Feline immunodeficiency virus (FIV) or Feline AIDS is a common feline retrovirus infecting New Zealand cats. It is similar to Human AIDS or HIV causing immunosuppression which leads to diseases such as oral infections and cancer. Caught through bite wounds in fighting cats, New Zealand has one of the highest rates of FIV positive cats in the world. High-risk animals would include tom cats, breeds that tend to fight (Abyssinians, Burmese, Rex) and potentially all outdoor cats. In New Zealand infection rates vary, current research estimates 5-15% of New Zealand cats become infected with this life-threatening disease.
Recently a new vaccination, Fel-O-Vax FIV (Fort Dodge), has been developed to protect against Feline AIDS. This vaccine is a very important model in the fight against HIV.
The vaccine was developed to protect against FIV Subtype A and D (there are 5 different Subtypes of FIV: A, B, C, D and E). In New Zealand, the most common subtypes found are Subtype A and C. With a high prevalence of Subtype C in NZ research is currently being undertaken to assess the efficacy of FIV vaccination. As Subtypes A and C are closely related it is expected that good cross-protection should occur and no evidence of vaccine breakdown has occurred in NZ to date.
For all at-risk cats we recommend vaccination. A simple and quick antibody test will be run in-clinic prior to vaccination for all adult animals. Kittens may be vaccinated straightaway. If the test is negative a microchip to identify your cat as vaccinated (as well as enabling us to track you as an owner) will be inserted and the first vaccine given. A course of 3 vaccinations spaced 2-4 weeks apart is necessary for full protection, with an annual booster given at the same time as your regular vaccine.
A small percentage of cats will have a false-positive antibody test. A laboratory PCR blood test to identify the virus will double-check the in-clinic result. If your cat has feline AIDS we will discuss ongoing treatment. Many cats can go on to live full and happy lives carrying the virus, although remain a risk to other animals if fighting.

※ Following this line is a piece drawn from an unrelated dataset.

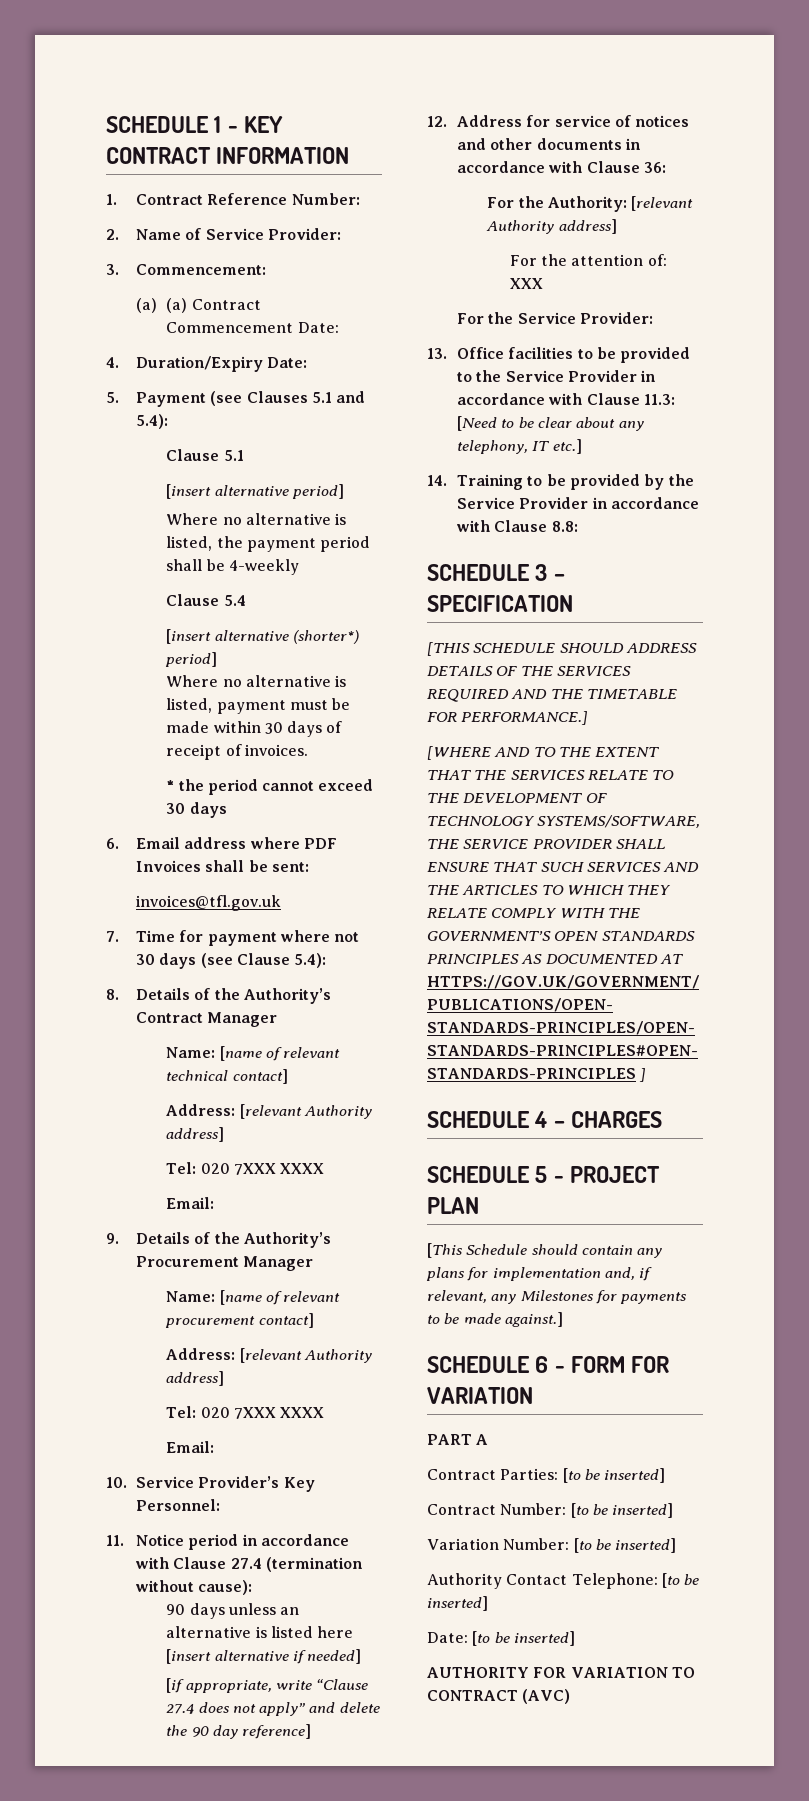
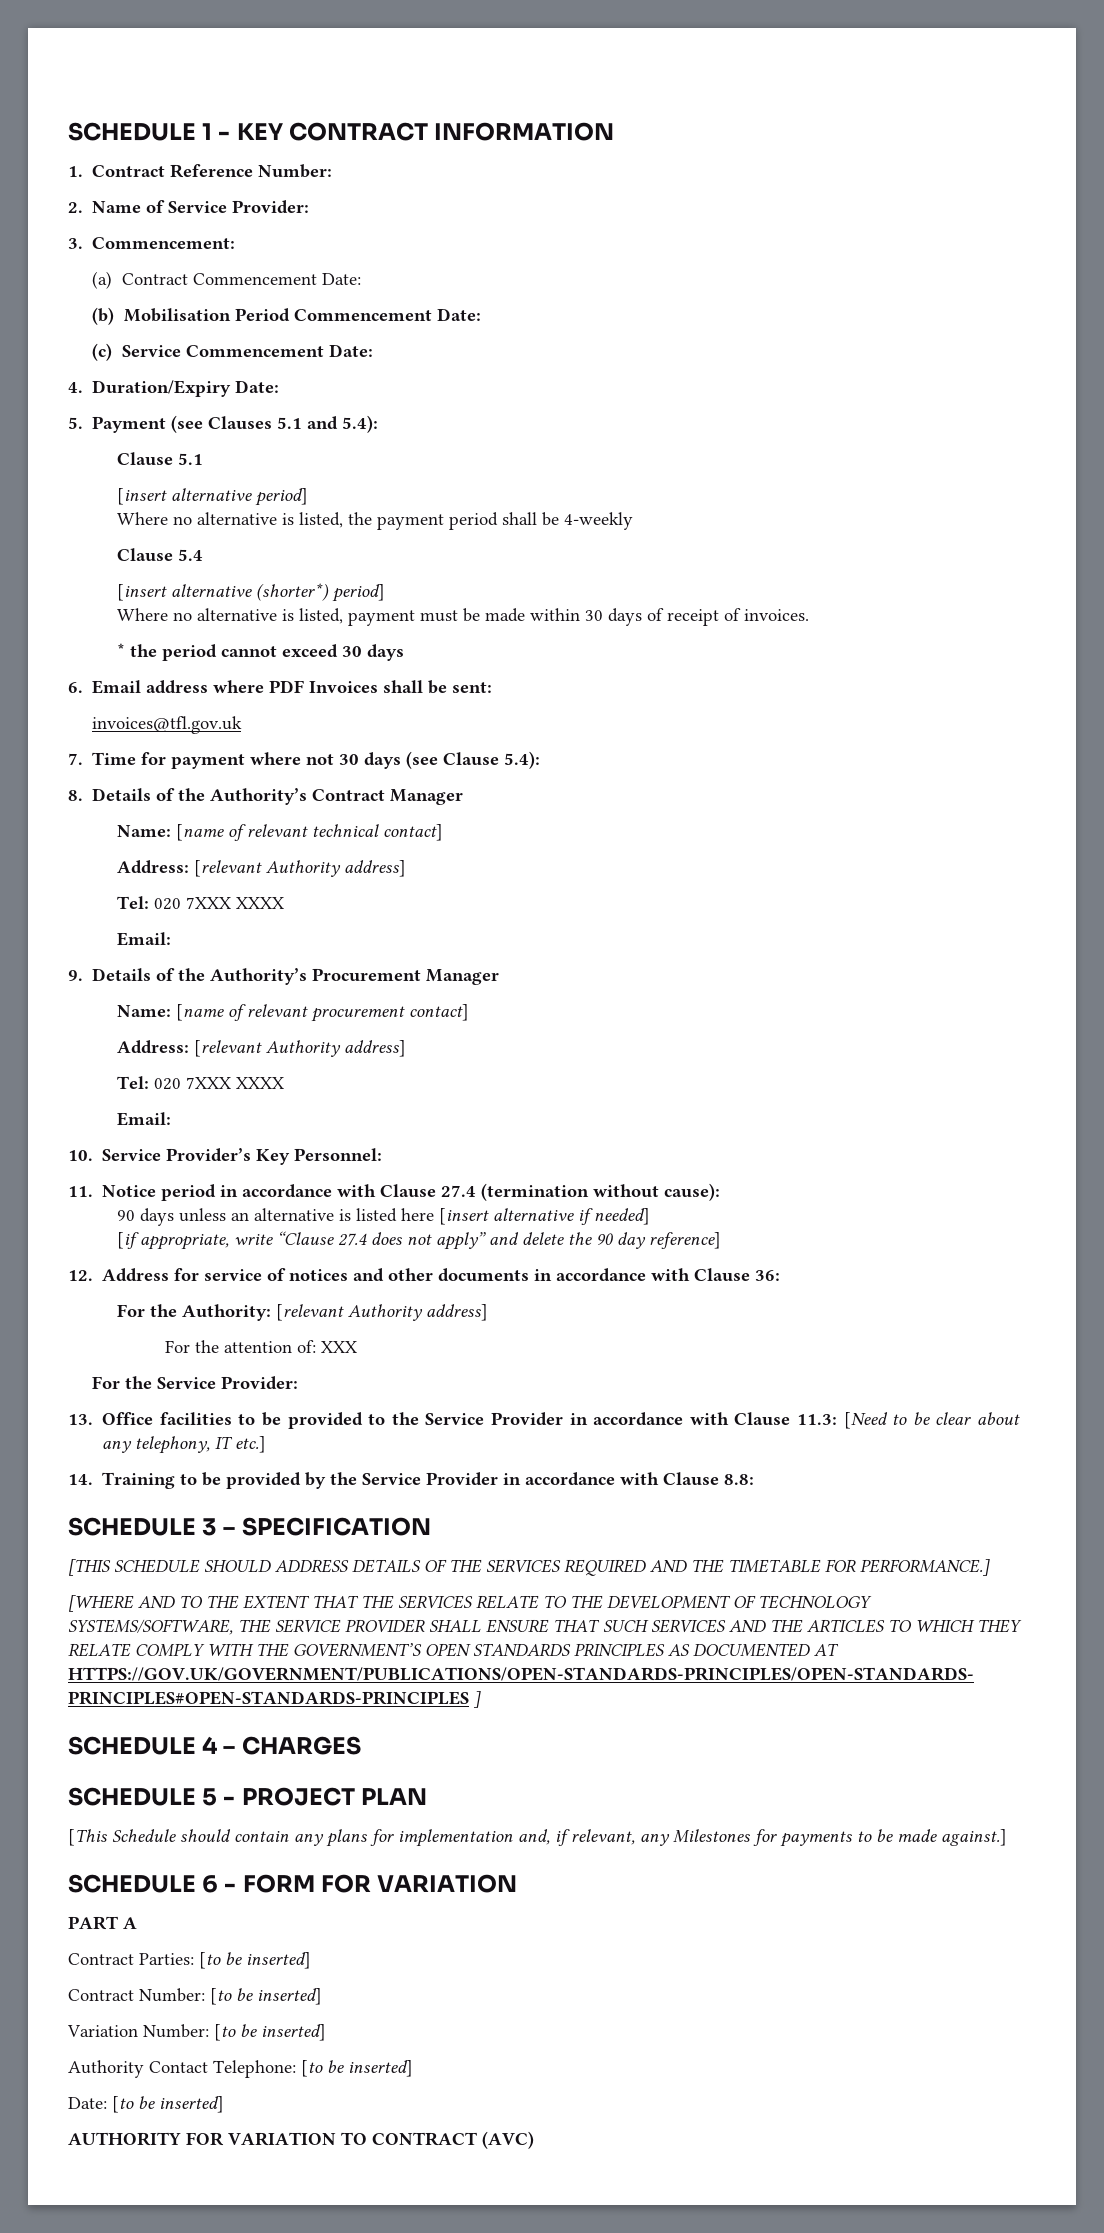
[166,298,188,313] (a) -> (113, 280) none
(339, 327) none -> [92,307,481,325] [92,343,373,361] // (b) Mobilisation Period Commencement Date: // (c) Service Commencement Date:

If your cat has recently been in a catfight it is best to wait 2 months before testing and vaccination. It takes a while for the body to produce antibodies to the virus and produce a positive test. In all at-risk pets we recommend vaccination due to the high prevalence of FIV, the safety of the vaccine and the fact is it’s too late once they have the virus.
For kittens under 6 months, we can vaccinate without testing. There needs to be one vaccination done with a vet check-up, then two boosters done two weeks apart which will be performed by a nurse. From there, they just require an annual booster, much like their normal vaccinations.
In cats and kittens over 6 months we would need to perform the in-house antibody test. This would involve leaving your cat with us for the day, so we can run the test, then start the vaccination protocol as above if the result is negative. If we get a positive result, we would then send the blood to the external lab for confirmation and reassess where we go from there.